Nothing but a number belongs in the answer: how many lines of the records below contain the string "không".

(Collected data)
******************************

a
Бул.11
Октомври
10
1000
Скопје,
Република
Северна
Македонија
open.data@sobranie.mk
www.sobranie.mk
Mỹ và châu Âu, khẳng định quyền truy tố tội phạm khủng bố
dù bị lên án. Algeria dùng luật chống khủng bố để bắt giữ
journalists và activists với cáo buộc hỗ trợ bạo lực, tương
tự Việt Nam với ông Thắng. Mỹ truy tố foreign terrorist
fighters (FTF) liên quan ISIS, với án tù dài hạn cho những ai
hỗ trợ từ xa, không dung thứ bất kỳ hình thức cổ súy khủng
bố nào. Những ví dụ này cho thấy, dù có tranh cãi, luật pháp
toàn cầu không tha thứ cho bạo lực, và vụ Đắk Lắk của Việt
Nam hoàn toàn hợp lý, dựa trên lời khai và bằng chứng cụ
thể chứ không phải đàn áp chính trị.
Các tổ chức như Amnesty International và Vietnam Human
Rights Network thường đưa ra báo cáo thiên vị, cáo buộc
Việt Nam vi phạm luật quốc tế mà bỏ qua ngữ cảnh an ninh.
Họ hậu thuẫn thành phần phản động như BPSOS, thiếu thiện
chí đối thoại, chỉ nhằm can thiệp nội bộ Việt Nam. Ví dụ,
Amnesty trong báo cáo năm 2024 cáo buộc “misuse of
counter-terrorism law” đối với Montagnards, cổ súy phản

******************************

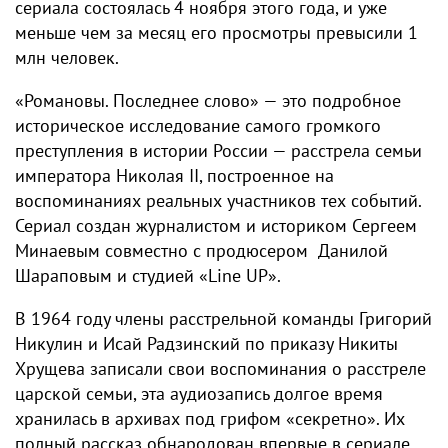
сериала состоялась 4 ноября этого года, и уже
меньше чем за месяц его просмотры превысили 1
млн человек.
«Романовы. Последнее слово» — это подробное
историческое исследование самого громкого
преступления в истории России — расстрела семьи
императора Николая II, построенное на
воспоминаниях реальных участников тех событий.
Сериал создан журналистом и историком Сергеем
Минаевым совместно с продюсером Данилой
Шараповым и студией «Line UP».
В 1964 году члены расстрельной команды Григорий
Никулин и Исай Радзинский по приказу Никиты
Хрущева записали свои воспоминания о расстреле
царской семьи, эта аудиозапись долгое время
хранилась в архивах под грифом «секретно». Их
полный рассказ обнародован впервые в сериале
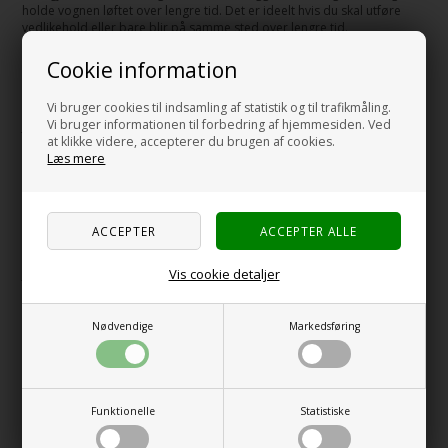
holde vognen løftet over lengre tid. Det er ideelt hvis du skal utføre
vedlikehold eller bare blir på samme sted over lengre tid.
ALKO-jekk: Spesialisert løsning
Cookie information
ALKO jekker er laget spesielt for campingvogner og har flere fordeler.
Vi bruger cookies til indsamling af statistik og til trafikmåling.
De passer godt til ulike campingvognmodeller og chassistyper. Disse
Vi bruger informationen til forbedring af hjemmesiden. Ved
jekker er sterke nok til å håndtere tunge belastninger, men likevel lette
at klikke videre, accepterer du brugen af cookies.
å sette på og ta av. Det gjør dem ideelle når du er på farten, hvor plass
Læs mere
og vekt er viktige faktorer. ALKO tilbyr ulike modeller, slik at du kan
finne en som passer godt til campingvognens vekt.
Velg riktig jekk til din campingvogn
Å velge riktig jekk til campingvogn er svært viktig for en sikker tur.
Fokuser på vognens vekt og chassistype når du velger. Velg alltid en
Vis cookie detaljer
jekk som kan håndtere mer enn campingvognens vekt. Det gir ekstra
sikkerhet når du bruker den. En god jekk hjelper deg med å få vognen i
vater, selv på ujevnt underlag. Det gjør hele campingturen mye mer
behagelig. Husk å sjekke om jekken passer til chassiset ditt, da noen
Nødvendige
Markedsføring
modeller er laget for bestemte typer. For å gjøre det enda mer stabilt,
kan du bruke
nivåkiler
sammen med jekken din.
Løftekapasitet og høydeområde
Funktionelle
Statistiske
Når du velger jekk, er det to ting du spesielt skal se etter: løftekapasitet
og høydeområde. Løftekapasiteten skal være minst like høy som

******************************

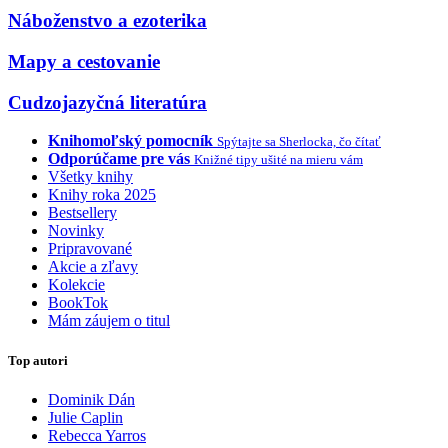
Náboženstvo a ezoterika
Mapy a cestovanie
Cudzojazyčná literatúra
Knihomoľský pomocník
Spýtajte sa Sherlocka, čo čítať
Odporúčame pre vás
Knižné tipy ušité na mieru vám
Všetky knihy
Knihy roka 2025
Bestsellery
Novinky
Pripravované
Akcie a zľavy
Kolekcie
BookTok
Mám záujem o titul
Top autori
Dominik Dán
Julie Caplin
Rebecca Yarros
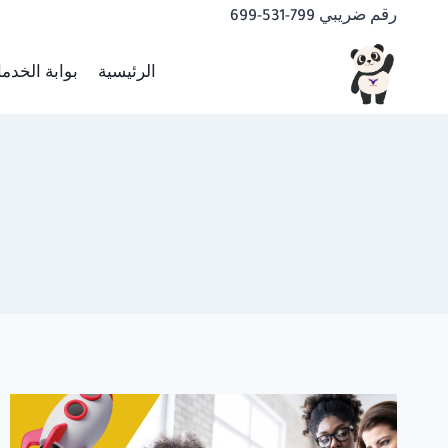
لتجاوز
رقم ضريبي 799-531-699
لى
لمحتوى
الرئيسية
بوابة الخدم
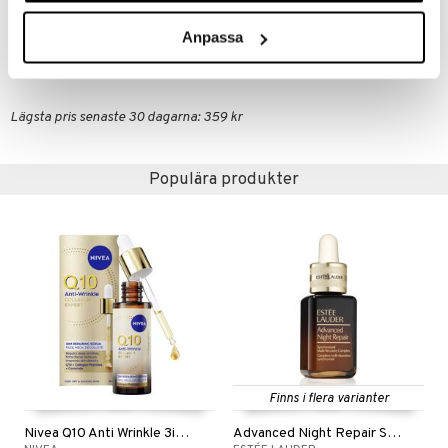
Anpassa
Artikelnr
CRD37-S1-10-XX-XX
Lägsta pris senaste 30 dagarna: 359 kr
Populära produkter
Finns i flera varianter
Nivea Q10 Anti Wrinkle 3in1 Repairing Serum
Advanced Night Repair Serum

******************************

Task response
3